This is the current status:

root@pi-server:/var/log# ls -al /var/lib/influxdb/data/telegraf/autogen/102/ insgesamt 280460 drwxr-xr-x 3 influxdb influxdb 4096 Dez 5 11:41 . drwx------ 19 influxdb influxdb 4096 Dez 2 01:00 .. -rw-r--r-- 1 influxdb influxdb 27148801 Nov 27 01:03 000000032-000000003.tsm -rw-r--r-- 1 influxdb influxdb 24628384 Dez 1 23:40 000000064-000000003.tsm -rw-r--r-- 1 influxdb influxdb 27987875 Dez 1 23:59 000000096-000000003.tsm -rw-r--r-- 1 influxdb influxdb 7086476 Dez 1 22:51 000000104-000000002.tsm -rw-r--r-- 1 influxdb influxdb 9520037 Dez 3 20:11 000000116-000000002.tsm -rw-r--r-- 1 influxdb influxdb 972046 Dez 3 20:21 000000118-000000001.tsm -rw-r--r-- 1 influxdb influxdb 94412901 Dez 5 07:31 000000118-000000002.tsm.tmp -rw-r--r-- 1 influxdb influxdb 972046 Dez 5 07:40 000000120-000000001.tsm -rw-r--r-- 1 influxdb influxdb 94412901 Dez 5 11:41 000000120-000000002.tsm.tmp -rw-r--r-- 1 influxdb influxdb 7972 Dez 1 23:58 fields.idx drwxr-xr-x 10 influxdb influxdb 4096 Dez 2 01:05 index

aemondis commented 4 years ago

@somera it will never work properly on a RPi 3, as the compaction will fail due to out of memory errors.
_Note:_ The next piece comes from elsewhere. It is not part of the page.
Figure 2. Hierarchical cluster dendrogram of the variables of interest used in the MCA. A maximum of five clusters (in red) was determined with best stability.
Many of us here have experienced the same issue, and the only solution is either getting a RPi with more memory (I use a RPi 4 with 4GB RAM) and enabling the experimental 64-bit Raspbian kernel (or moving to a bigger device such as an Intel NUC), or switching entirely to a different database platform.
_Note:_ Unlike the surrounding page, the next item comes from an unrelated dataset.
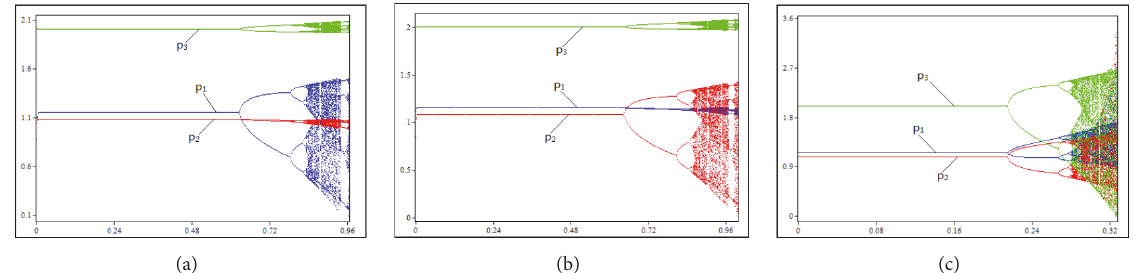
Figure 6: (a) Bifurcations of 𝑝 𝑖 as 𝛼 goes when 𝛽 = 0.25 and 𝛾 = 0.15 , (b) bifurcations of 𝑝 𝑖 as 𝛽 goes when 𝛼 = 0.16 and 𝛾 = 0.15 , and (c) bifurcations of 𝑝 𝑖 as 𝛾 goes when 𝛼 = 0.16 and 𝛽 = 0.25 .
The InfluxDB team has previously indicated there is no intention on supporting the platform on a RPi or adding 32-bit support, which RPi uses by default.

The good news is though, with the 64-bit kernel on my RPi4, InfluxDB has been running for about 4-5 months now with a 10GB database - whereas on the RPi3 with 1GB of RAM and 32-bit kernel it would fail multiple times per day.